*Work to complete*
Quote the records word for word, starting at their first line and ending after the line that contains "In mezza giornata al mattino o al".

*Source data*
Content starts

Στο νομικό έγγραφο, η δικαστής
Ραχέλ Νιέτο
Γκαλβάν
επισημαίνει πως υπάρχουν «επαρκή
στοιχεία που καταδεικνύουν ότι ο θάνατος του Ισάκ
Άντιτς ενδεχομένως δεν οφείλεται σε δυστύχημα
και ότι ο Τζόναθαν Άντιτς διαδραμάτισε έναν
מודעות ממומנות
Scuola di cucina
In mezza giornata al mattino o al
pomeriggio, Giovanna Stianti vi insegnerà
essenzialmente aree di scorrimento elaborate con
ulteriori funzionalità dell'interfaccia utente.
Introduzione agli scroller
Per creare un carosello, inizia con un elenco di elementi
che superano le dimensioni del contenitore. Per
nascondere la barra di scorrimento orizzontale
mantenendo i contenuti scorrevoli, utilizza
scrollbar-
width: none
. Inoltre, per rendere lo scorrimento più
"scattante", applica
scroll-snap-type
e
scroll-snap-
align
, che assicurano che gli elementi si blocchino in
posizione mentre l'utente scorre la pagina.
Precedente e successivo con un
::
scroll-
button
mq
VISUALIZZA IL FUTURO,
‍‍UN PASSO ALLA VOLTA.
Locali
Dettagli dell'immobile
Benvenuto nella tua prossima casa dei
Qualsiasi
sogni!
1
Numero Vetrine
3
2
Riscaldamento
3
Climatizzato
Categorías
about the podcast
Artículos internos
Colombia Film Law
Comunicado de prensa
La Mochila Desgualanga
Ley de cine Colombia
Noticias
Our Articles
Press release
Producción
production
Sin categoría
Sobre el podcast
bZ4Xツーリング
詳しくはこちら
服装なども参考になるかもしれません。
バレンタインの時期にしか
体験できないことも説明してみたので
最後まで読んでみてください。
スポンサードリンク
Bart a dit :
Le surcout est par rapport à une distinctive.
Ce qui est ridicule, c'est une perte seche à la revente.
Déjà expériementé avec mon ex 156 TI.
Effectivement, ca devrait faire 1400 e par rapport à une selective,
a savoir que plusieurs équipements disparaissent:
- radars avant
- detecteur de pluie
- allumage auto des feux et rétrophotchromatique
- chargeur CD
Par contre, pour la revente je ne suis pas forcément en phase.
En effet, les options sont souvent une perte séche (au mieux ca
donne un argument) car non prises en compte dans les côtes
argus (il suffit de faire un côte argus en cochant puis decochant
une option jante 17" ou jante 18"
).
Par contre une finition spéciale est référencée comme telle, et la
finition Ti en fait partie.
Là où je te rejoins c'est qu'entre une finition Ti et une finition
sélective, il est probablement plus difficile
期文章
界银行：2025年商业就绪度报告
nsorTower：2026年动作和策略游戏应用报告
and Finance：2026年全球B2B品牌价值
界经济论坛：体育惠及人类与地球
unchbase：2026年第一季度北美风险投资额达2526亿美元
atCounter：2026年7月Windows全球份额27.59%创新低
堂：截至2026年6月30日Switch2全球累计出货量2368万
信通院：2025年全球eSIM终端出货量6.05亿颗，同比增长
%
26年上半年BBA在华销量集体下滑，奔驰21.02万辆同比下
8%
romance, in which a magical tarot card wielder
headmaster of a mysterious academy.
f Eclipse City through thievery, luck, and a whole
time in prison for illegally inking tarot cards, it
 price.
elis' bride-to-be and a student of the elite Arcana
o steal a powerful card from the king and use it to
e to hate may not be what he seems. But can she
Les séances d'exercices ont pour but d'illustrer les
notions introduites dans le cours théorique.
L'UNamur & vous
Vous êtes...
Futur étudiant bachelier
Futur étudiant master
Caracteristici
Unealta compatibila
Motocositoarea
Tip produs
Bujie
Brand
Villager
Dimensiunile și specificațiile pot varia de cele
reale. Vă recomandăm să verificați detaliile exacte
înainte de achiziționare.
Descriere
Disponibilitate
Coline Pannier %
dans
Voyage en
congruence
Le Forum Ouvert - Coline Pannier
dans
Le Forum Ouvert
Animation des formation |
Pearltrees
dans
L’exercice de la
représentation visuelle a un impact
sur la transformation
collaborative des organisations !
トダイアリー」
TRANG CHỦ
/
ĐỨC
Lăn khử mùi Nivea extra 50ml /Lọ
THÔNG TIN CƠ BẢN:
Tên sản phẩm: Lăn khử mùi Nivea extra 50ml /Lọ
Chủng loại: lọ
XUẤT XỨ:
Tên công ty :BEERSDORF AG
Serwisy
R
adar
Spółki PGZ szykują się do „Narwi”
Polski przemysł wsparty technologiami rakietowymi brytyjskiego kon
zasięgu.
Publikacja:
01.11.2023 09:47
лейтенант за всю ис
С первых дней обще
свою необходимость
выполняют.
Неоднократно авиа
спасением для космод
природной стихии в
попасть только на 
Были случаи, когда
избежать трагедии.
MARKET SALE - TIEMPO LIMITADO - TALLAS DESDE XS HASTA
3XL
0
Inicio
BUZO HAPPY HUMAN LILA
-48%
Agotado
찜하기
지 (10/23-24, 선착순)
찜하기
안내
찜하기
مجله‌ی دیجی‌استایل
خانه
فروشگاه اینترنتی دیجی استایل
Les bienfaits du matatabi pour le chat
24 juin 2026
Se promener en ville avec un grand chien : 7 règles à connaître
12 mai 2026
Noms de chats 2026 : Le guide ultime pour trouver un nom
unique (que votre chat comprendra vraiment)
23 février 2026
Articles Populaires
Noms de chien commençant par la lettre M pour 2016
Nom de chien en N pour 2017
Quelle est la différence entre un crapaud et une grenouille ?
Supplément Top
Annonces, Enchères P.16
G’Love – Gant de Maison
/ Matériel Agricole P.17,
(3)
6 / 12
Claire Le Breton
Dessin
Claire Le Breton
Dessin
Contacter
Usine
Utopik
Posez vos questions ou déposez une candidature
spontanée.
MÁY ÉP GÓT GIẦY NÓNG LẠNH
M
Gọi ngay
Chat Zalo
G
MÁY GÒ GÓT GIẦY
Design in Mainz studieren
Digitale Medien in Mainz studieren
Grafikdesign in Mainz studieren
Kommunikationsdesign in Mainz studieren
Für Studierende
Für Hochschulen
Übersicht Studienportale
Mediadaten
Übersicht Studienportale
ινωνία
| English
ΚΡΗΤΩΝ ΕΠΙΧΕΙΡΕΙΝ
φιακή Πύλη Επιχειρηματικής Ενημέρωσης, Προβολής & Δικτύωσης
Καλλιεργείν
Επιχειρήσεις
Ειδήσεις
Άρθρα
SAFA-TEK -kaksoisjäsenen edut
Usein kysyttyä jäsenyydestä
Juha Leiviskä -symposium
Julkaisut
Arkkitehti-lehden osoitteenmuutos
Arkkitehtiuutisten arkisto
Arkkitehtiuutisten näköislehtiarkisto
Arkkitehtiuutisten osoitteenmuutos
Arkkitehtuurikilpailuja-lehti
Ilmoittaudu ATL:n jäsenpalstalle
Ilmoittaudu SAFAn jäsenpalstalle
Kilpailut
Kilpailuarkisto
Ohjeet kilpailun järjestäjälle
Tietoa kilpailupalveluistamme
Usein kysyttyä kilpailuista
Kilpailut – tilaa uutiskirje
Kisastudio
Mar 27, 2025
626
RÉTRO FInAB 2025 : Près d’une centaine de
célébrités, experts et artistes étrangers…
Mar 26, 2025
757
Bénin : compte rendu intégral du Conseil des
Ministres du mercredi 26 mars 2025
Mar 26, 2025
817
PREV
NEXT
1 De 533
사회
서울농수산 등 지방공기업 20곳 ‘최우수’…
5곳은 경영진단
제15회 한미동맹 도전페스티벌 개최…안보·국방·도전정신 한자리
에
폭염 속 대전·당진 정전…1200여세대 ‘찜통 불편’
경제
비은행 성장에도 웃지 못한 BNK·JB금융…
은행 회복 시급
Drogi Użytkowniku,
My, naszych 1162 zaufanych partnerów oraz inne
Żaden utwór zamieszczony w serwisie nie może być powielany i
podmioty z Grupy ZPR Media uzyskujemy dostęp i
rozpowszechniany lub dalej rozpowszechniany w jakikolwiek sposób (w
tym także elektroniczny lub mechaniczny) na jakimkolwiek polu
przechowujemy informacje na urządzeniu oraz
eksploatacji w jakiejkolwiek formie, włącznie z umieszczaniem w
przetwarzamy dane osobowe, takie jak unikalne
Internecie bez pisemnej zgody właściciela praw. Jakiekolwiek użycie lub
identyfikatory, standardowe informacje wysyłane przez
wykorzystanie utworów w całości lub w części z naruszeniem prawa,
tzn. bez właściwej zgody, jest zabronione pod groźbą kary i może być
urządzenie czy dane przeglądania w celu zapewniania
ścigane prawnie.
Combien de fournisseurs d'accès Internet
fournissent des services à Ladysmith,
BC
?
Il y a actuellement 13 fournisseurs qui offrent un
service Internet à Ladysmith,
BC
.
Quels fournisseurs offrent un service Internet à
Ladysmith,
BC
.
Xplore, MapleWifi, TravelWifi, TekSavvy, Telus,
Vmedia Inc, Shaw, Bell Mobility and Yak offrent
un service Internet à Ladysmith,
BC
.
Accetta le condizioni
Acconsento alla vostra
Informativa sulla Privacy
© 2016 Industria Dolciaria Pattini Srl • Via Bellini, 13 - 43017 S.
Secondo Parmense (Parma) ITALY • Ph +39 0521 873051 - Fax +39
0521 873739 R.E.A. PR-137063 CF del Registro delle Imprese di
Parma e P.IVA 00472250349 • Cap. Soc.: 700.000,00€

Content ends

*Solution to this task*
Στο νομικό έγγραφο, η δικαστής
Ραχέλ Νιέτο
Γκαλβάν
επισημαίνει πως υπάρχουν «επαρκή
στοιχεία που καταδεικνύουν ότι ο θάνατος του Ισάκ
Άντιτς ενδεχομένως δεν οφείλεται σε δυστύχημα
και ότι ο Τζόναθαν Άντιτς διαδραμάτισε έναν
מודעות ממומנות
Scuola di cucina
In mezza giornata al mattino o al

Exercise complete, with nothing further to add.